Introducing the newest addition to our low and slow collection - Beef Shoulder Meat. This cut of meat will deliver wonderfully juicy, beautifully textured, and a massively tasty braise. All this - at a price that cannot be beaten!

We have expertly trimmed and cut this Rangers Valley Black Angus Beef Shoulder, extra chunky at 3 cm cubed, to ensure you get the perfect beef texture once cooked. This is the perfect cut to use in your next massaman curry, beef bourguignon, Hungarian goulash or pot roast. 

Rangers Valley is situated in the pristine northern tablelands of NSW. This area enjoys a cool climate that suits high quality beef production by providing a stress-free environment for animals all year round.

Rangers Valley achieve maximum marbling with specialised feed rations to ensure their cattle grow at a slow, natural rate, similar to that of a pasture fed animal. This approach delivers beef products that achieve very consistent marbling scores.

These animals are humanely raised and harvested with no added hormones or antibiotics.

Follow these tips for perfectly braised beef, with fork tender results:

Braising can be done on your stovetop, in a slow cooker or in the oven.

Before you start preparing the beef, be sure to pat it dry with a paper towel as this will help it brown more evenly.

Lightly dust the beef with some plain flour, season with salt and pepper.

Brown the beef on all sides over medium heat until it develops a rich, brown colour. Remove the beef from the pan and set aside.

Add aromats and vegetables to your pan to boost flavour (if your recipe does not call for vegetables, skip this step).

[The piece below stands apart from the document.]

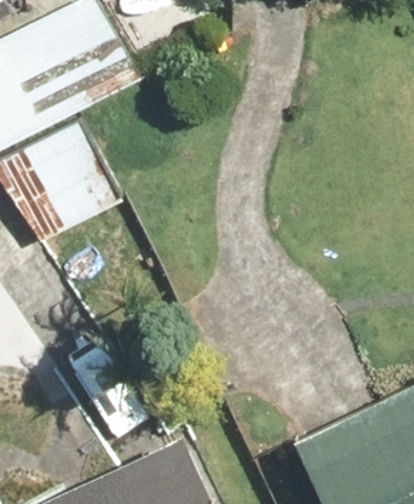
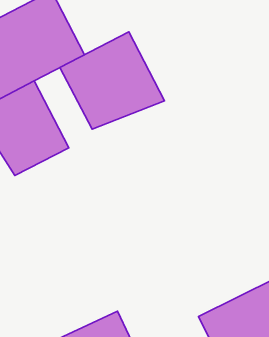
building: none -> [60,32,164,129]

Slowly add your liquid (stock, wine or water) and deglaze the pan.

Carefully return the beef to the pan or slow cooker, add more liquid, turn the heat down and let the heat work its magic.

This product has been packaged using Modified Atmosphere Packaging (MAP).  MAP involves controlling or modifying the atmosphere surrounding a product within a package to provide optimal conditions for increasing shelf life and reducing oxidation and spoilage of perishable foods.

During this process, a harmless gas is used to displace ambient oxygen.  This is done to decrease the amount of oxygen inside the package, which will in turn decrease the rate of spoilage, as oxygen is one of the top killers of freshness.